Altro discorso è quello relativo al rifiuto assoluto della violenza, espresso da alcune componenti pacifiste. Cercheremo di confrontarci anche su questo spinosissimo problema in un altro scritto. Qui vogliamo solo anticipare due concetti.

Per quanto ci riguarda, cioè come comunisti, noi non opponiamo alla lotta pacifica la mistica della violenza; anzi noi non pensiamo neanche di dover suscitare la violenza. Anche se voi pacifisti assoluti non siete d’accordo neppure su questo, riteniamo di doverci limitare ad organizzare la violenza, che purtroppo scaturisce dalle viscere di questa società, per razionalizzarla e limitarla nei limiti del possibile. Assumendola anche criticamente e senza enfatizzarla per le sue presunte funzioni catartiche. Di più: anche una rivoluzione, che dovesse vedere alcuni settori sociali in armi, avrà il contributo di altri settori che continueranno a lottare senza ricorrere alla violenza aggressiva e distruttiva. Questo contributo noi non lo consideriamo di seconda classe.

Nel considerare quindi con rispetto la scelta di alcuni settori sociali e culturali di lottare pacificamente, sempre e ovunque, invitiamo questi settori a fare una considerazione critica. Come le lotte violente non sono generalizzabili nei movimenti generali e complessi, così non sono generalizzabili le lotte pacifiche. Ovviamente è fortissima la tentazione di ergersi a modello per ognuno che si fa portatore di una determinata pratica di lotta, con conseguenti confronti a base di censure e scomuniche. Tuttavia, nessuna scomunica può cambiare la complessa realtà di un movimento, che non scompare del tutto neppure nelle fasi di forte polarizzazione come ha dimostrato perfino l’incandescente rivoluzione russa. Più utile ci sembra invece un confronto che punti alla sinergia dei diversi comportamenti.

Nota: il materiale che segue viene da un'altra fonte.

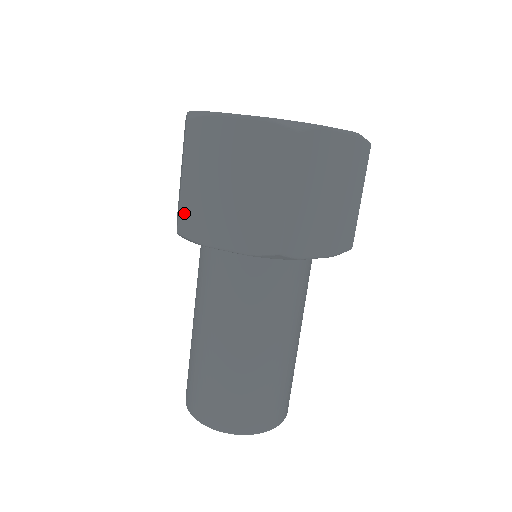
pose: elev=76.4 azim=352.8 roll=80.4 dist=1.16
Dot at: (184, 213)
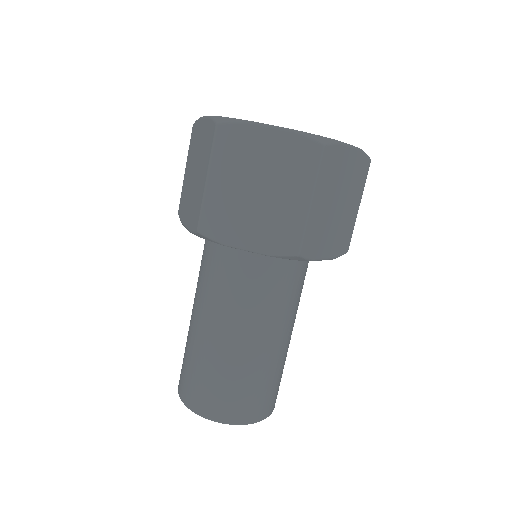
Dot at: (181, 197)
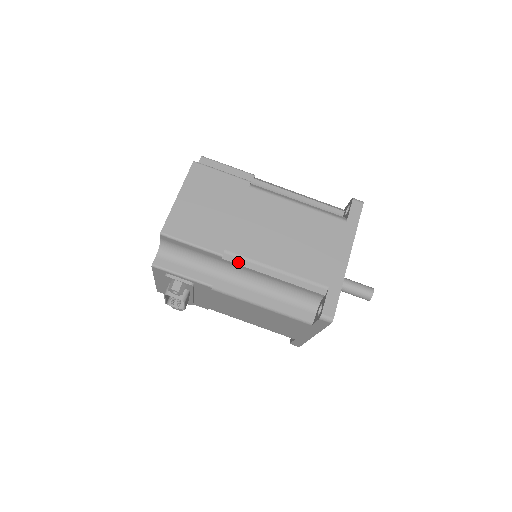
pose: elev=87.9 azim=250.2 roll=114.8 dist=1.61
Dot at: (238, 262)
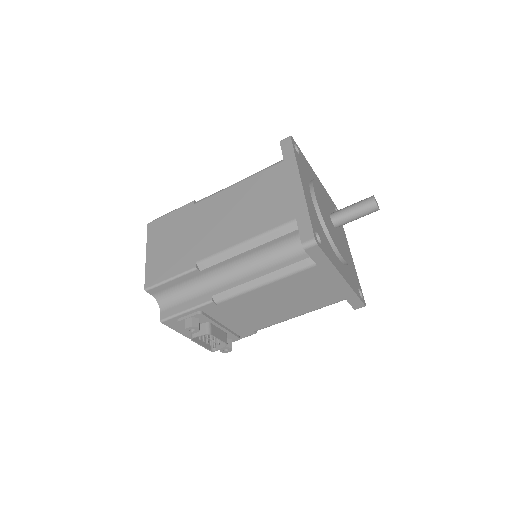
Dot at: (213, 263)
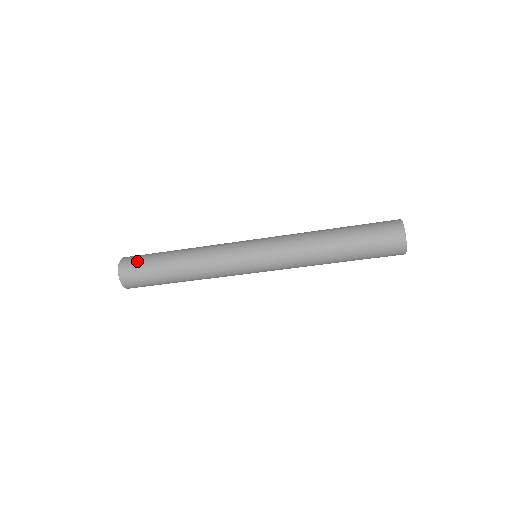
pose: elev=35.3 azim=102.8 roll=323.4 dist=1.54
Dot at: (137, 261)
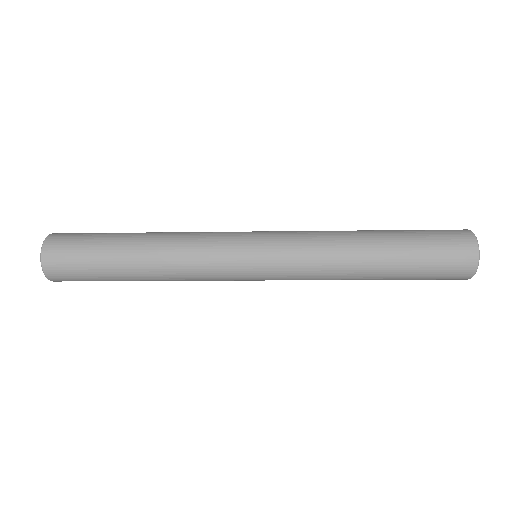
Dot at: (72, 265)
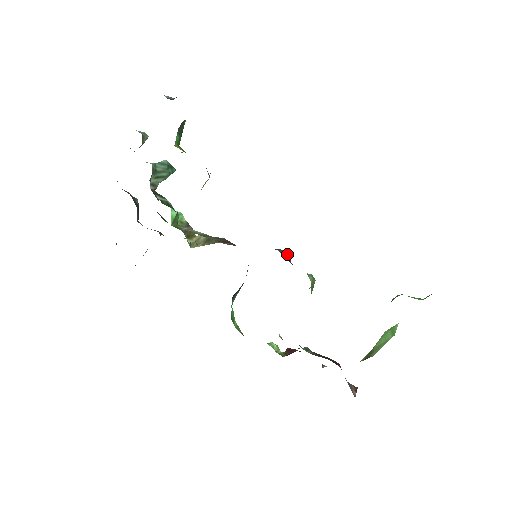
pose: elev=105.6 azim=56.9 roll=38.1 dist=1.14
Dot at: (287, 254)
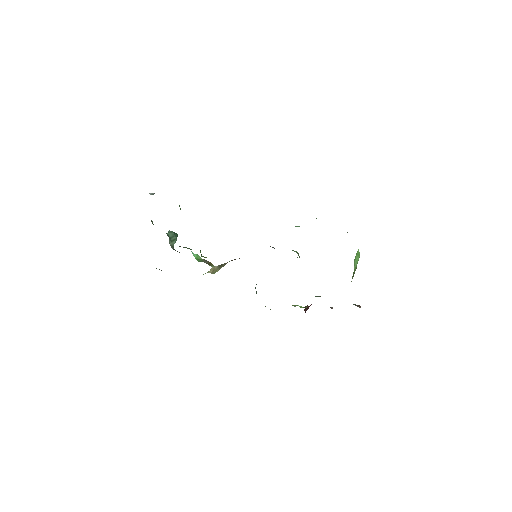
Dot at: (272, 247)
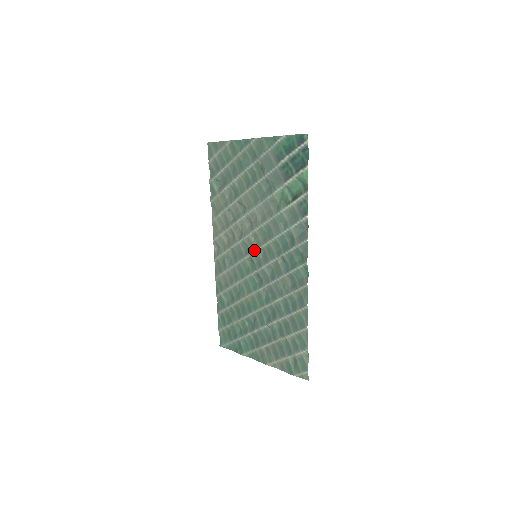
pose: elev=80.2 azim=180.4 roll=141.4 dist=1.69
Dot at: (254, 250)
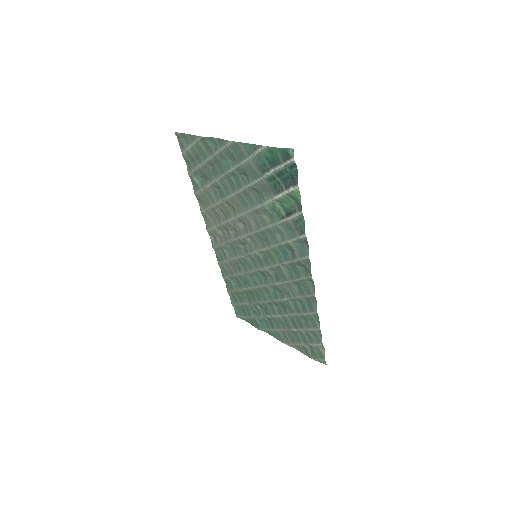
Dot at: (253, 251)
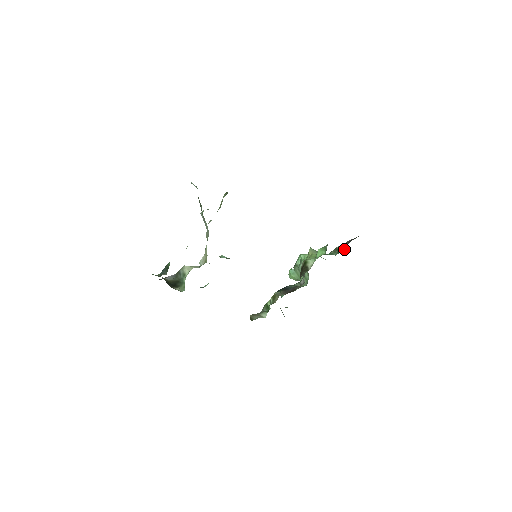
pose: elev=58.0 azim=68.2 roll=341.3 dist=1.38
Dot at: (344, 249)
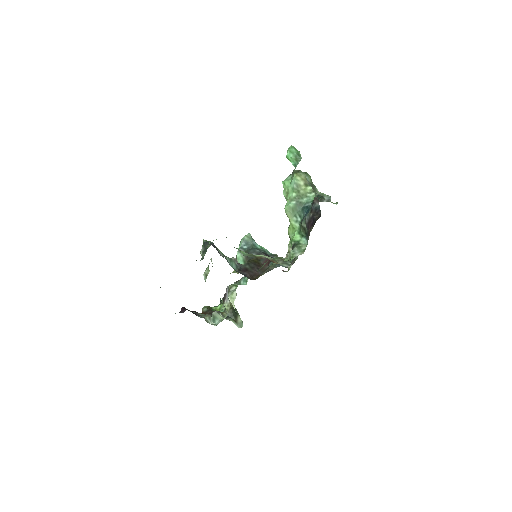
Dot at: occluded
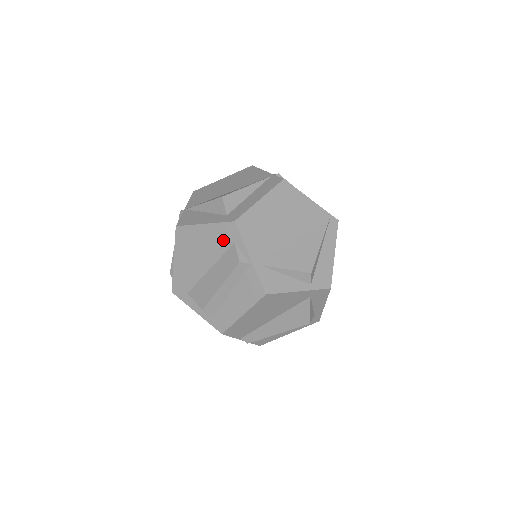
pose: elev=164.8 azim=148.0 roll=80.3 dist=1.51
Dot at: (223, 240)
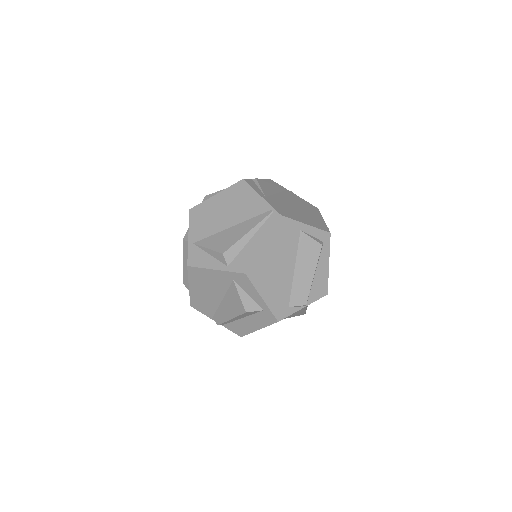
Dot at: occluded
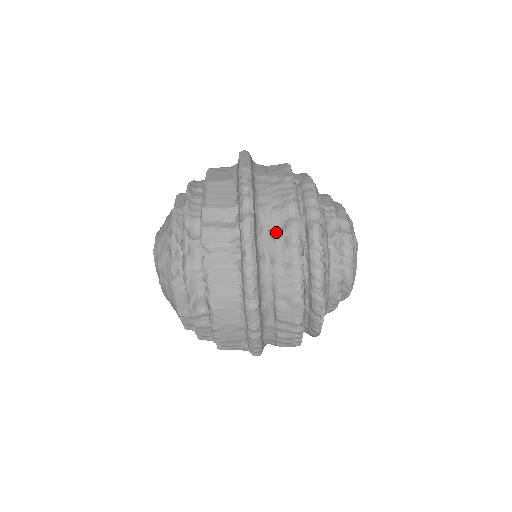
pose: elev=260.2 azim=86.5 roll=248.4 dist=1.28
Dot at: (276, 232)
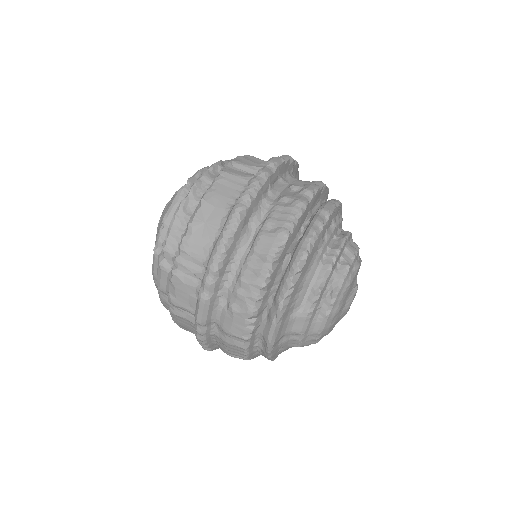
Dot at: (296, 185)
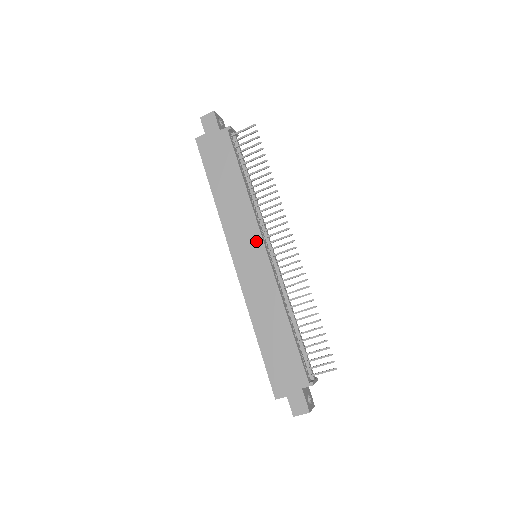
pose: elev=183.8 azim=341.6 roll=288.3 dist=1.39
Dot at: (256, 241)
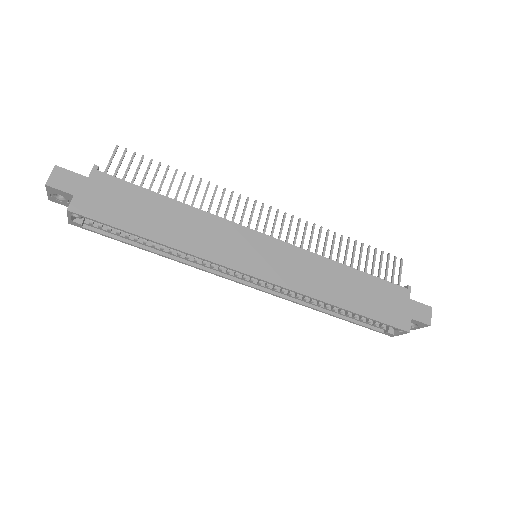
Dot at: (249, 237)
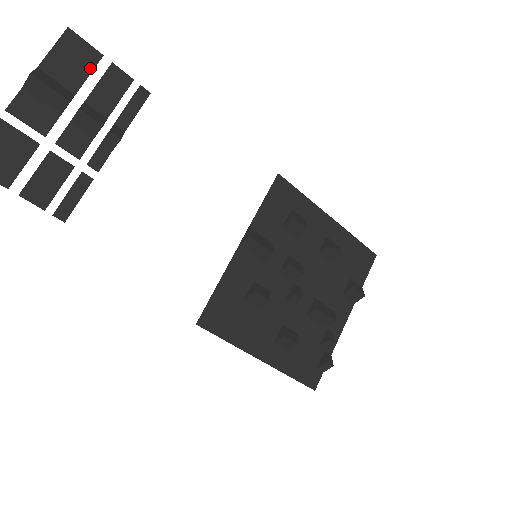
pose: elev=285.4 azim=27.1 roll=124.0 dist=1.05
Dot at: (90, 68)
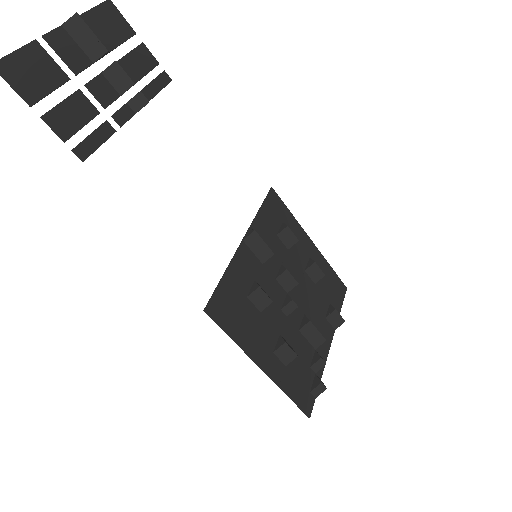
Dot at: (124, 38)
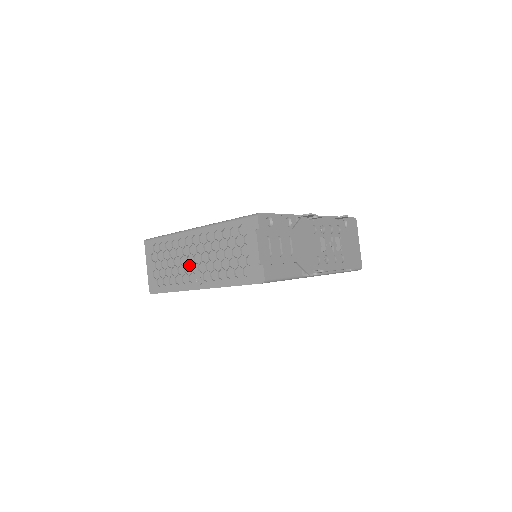
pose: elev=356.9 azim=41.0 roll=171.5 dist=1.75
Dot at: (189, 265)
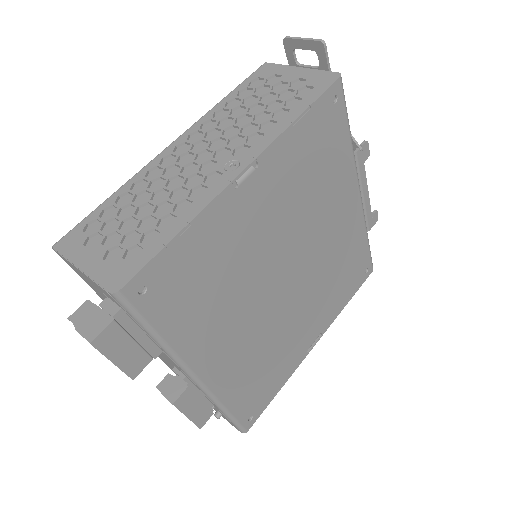
Dot at: (193, 172)
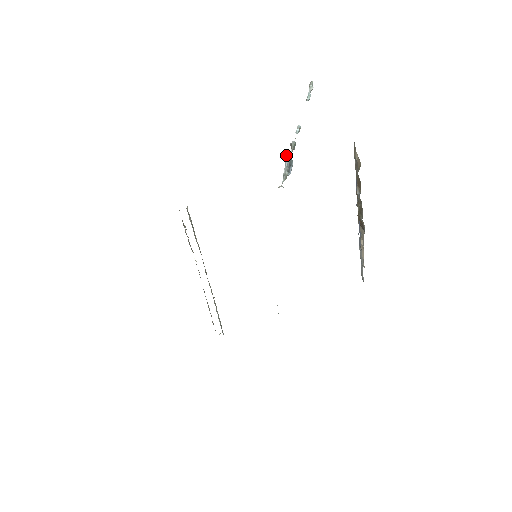
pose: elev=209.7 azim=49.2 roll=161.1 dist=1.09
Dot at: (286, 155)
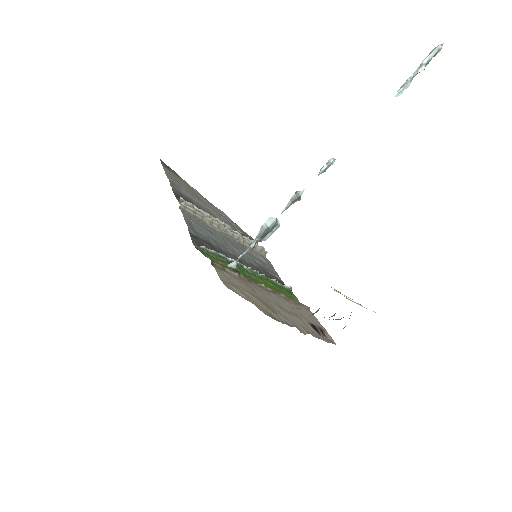
Dot at: occluded
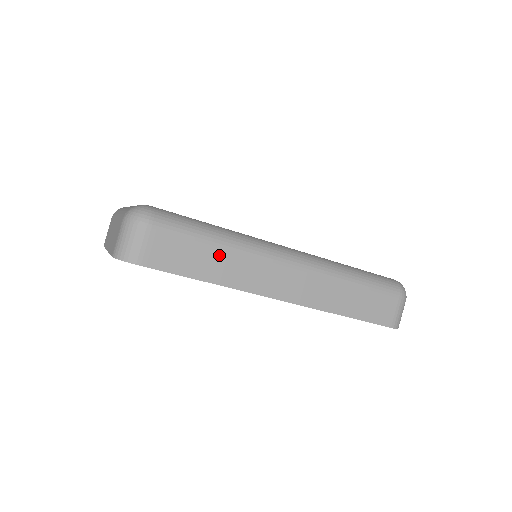
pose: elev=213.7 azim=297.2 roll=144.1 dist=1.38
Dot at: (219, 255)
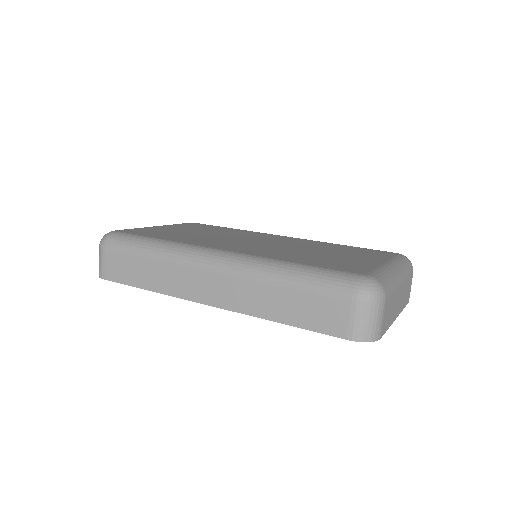
Dot at: (151, 266)
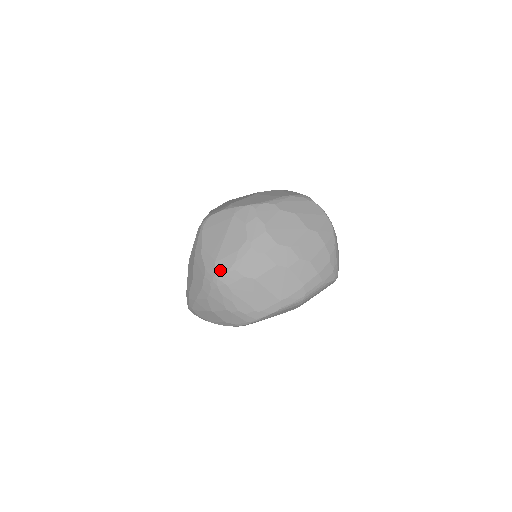
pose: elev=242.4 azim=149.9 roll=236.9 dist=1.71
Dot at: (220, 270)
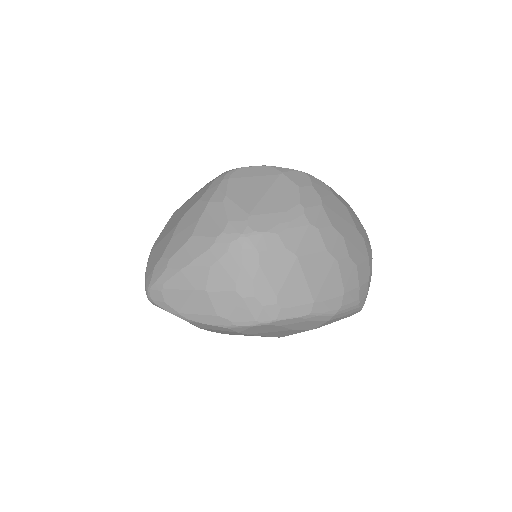
Dot at: (255, 227)
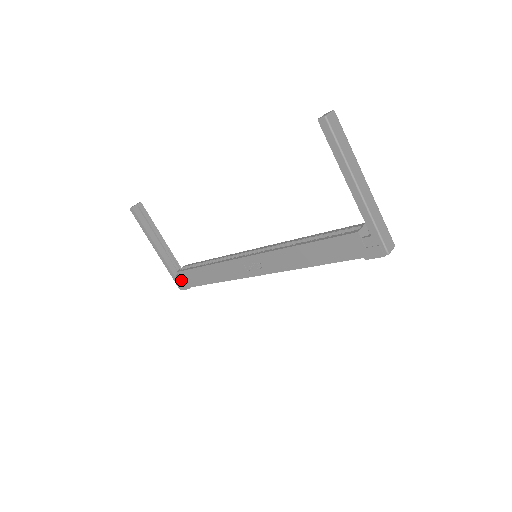
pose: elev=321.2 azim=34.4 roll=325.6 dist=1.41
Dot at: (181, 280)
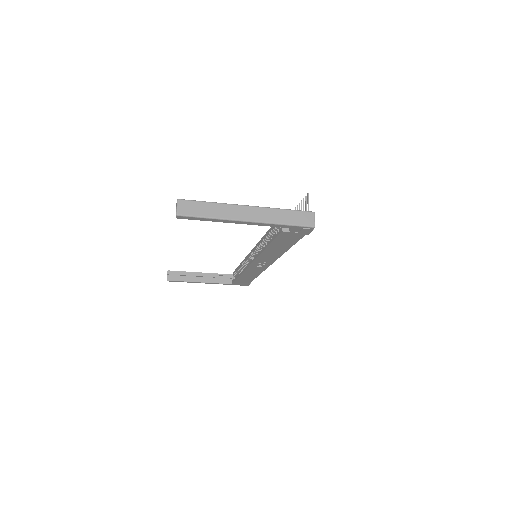
Dot at: occluded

Nel dire ciò, non ignoriamo che talvolta due forme di lotta in uno stesso movimento possono danneggiarsi a vicende e favorire l’avversario Quindi, il confronto non può non tendere anche a convincere che una delle due forme di lotta è sbagliata; ma deve tendervi, però, sapendo che non si sta discutendo di idee astratte che si possono modificare da un momento all’altro, bensì di comportamenti sociali impastati di sedimenti culturali, di sentimenti e di risentimenti, di una diversa percezione delle ingiustizie, di diverse urgenze economiche, di diverse stratificazioni sociali.

Alcune componenti pacifiste di ispirazione cattolica si sono invece allontanate dal movimento perché hanno ritenuto incompatibili certe forme di lotta praticate da alcuni gruppi particolarmente attirati dalle solite vetrine. Neanche noi amiamo spaccare le vetrine, tuttavia ancora una volta facciamo appello alla coerenza.

Queste componenti fanno ancora parte di un’istituzione che vanta cardinali come Ruini che fanno appello non tanto alla violenza su qualche vetrina ma a quella genocida degli eserciti. Per di più, esse organizzano convegni e conferenze con esponenti di quel DS, che si è vantato della spedizione punitiva sulla Serbia e ora sostiene la necessità di mantenere la presenza militare in Iraq magari sotto l’egida dell’ONU. Certo, durante questi convegni, ci si confronta tranquillamente, non si spaccano le vetrine, si ha l’impressione di stare tra la brava gente pacifica, nondimeno si collabora con soggetti che vogliono ferocemente imporre la pace nel mondo.

Ci spiegheranno queste componenti che, poiché la mitezza è transitiva, i suddetti incontri servono per contaminare i guerrafondai. Francamente, siamo ancora rozzamente convinti che sia più facile che un cammello passi per la cruna di un ago che un guerrafondaio diventi un pacifista…a meno che non lo si costringa.